“Bazı şeyler için artık sabrım yok;

Ukala biri haline geldiğim için değil,

aksine hayatımda artık beni mutsuz eden,

ya da üzen şeyler ile vaktimi daha fazla

kaybetmek istemediğim bir noktaya ulaştığım için…

Laf sokmalara, haddinden fazla eleştirilere ve

hangi türden olursa olsun talep ve beklentilere artık sabrım yok.

Benden hoşlanmayan insanları memnun etmeye,

beni sevmeyen insanları sevmeye

ve bana gülümsemeyen insanlara

gülümsemeye yönelik arzumu kaybettim.

Artık yalan söyleyen

ve beni yönetmek isteyen insanlara

bir tek dakika bile harcamak istemiyorum.

Oyunların, ikiyüzlülüğün, sahtekarlıkların

ve ucuz övgülerin olduğu ortamlarda bulunmak istemiyorum.

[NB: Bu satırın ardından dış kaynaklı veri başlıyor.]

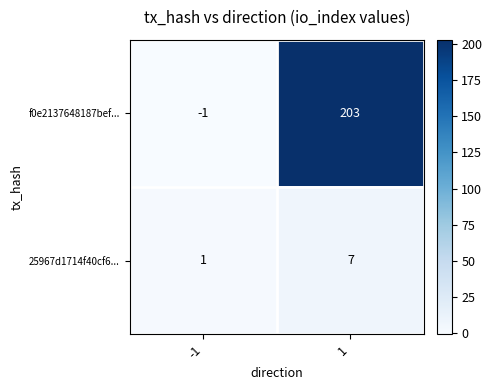

Which series has the widest spread of values?

f0e2137648187bef...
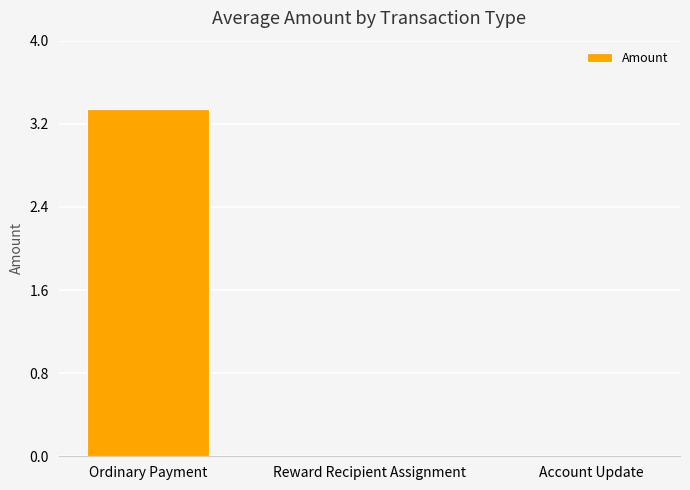

How many categories are shown in the chart?

3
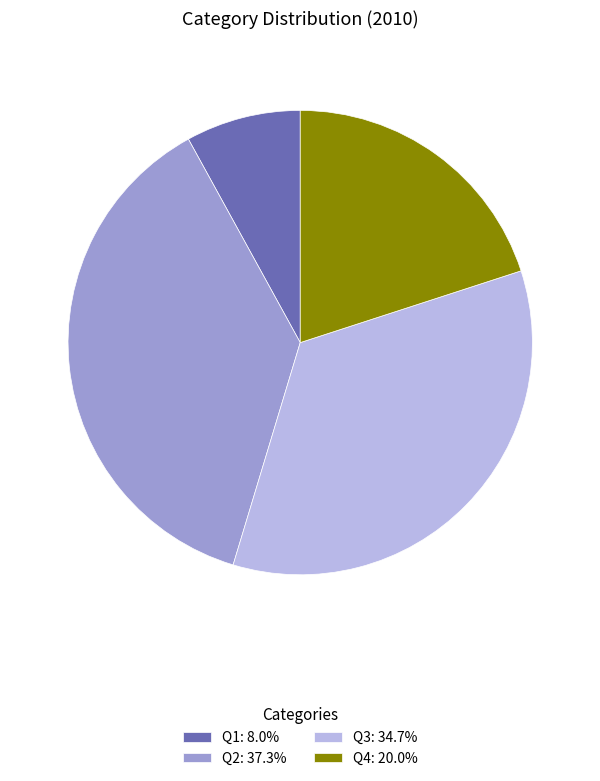

Is there a majority slice in this chart?

No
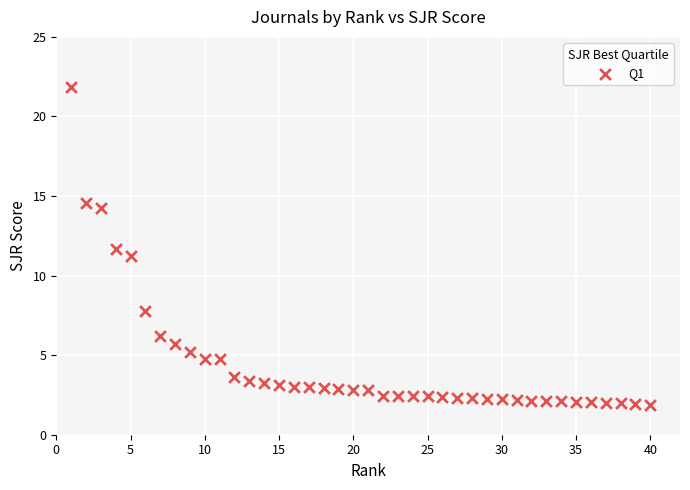

What is the range of X values (max minus min)?

39.0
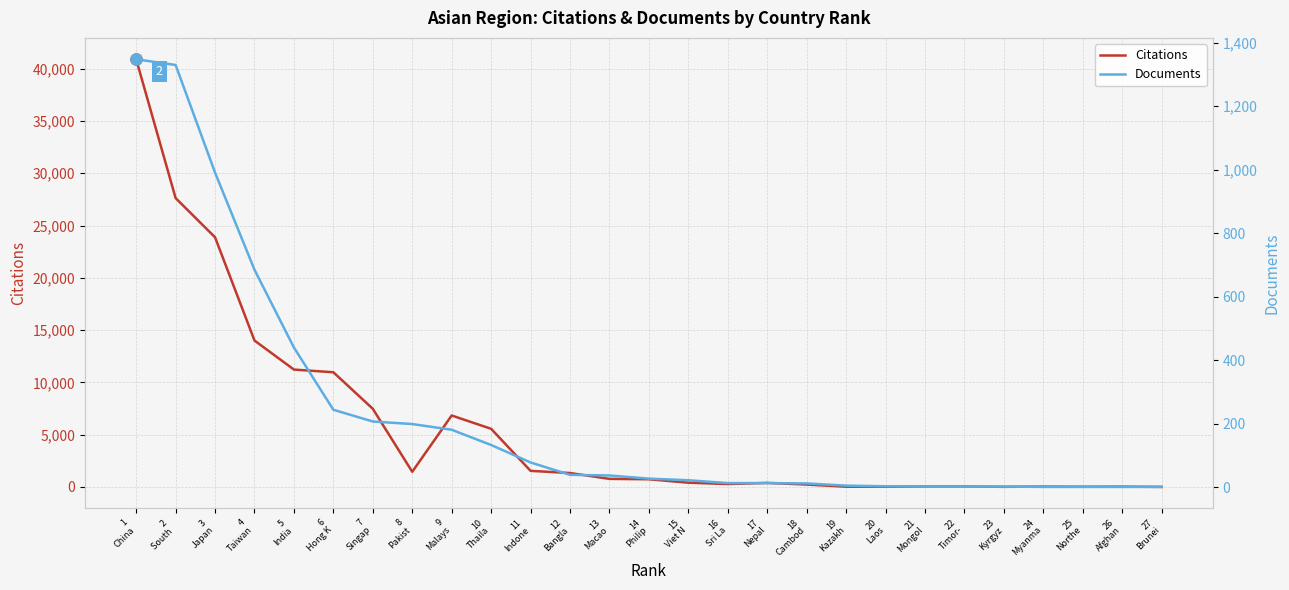

What is the value of the Documents point at the 18th from the left?

12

Çok bilmişliğe ve akademik ukalalığa tahammülüm yok.

Aynı şekilde boş dedikodulara da bulaşmak istemiyorum.

Uyuşmazlıklardan ve karşılaştırmalardan nefret ediyorum.

Farklılıklardan, hatta zıtlıklardan oluşan bir dünyaya inanıyorum,

bu nedenle katı ve toleransı olmayan olan insanlardan kaçınıyorum.

Arkadaşlıkta sadakatsizlikten ve ihanetten hoşlanmıyorum.

Birisine nasıl iltifat edileceğini

ya da cesaretlendirmek için ne diyeceğini bilmeyen insanlarla

bir arada olamıyorum.

Abartılar beni sıkıyor ve hayvanları sevmeyenleri kabullenmekte zorlanıyorum.

                                     Ve..

her şeyin de üzerinde, ”sabrımı hak etmeyen hiç kimseye sabrım yok”.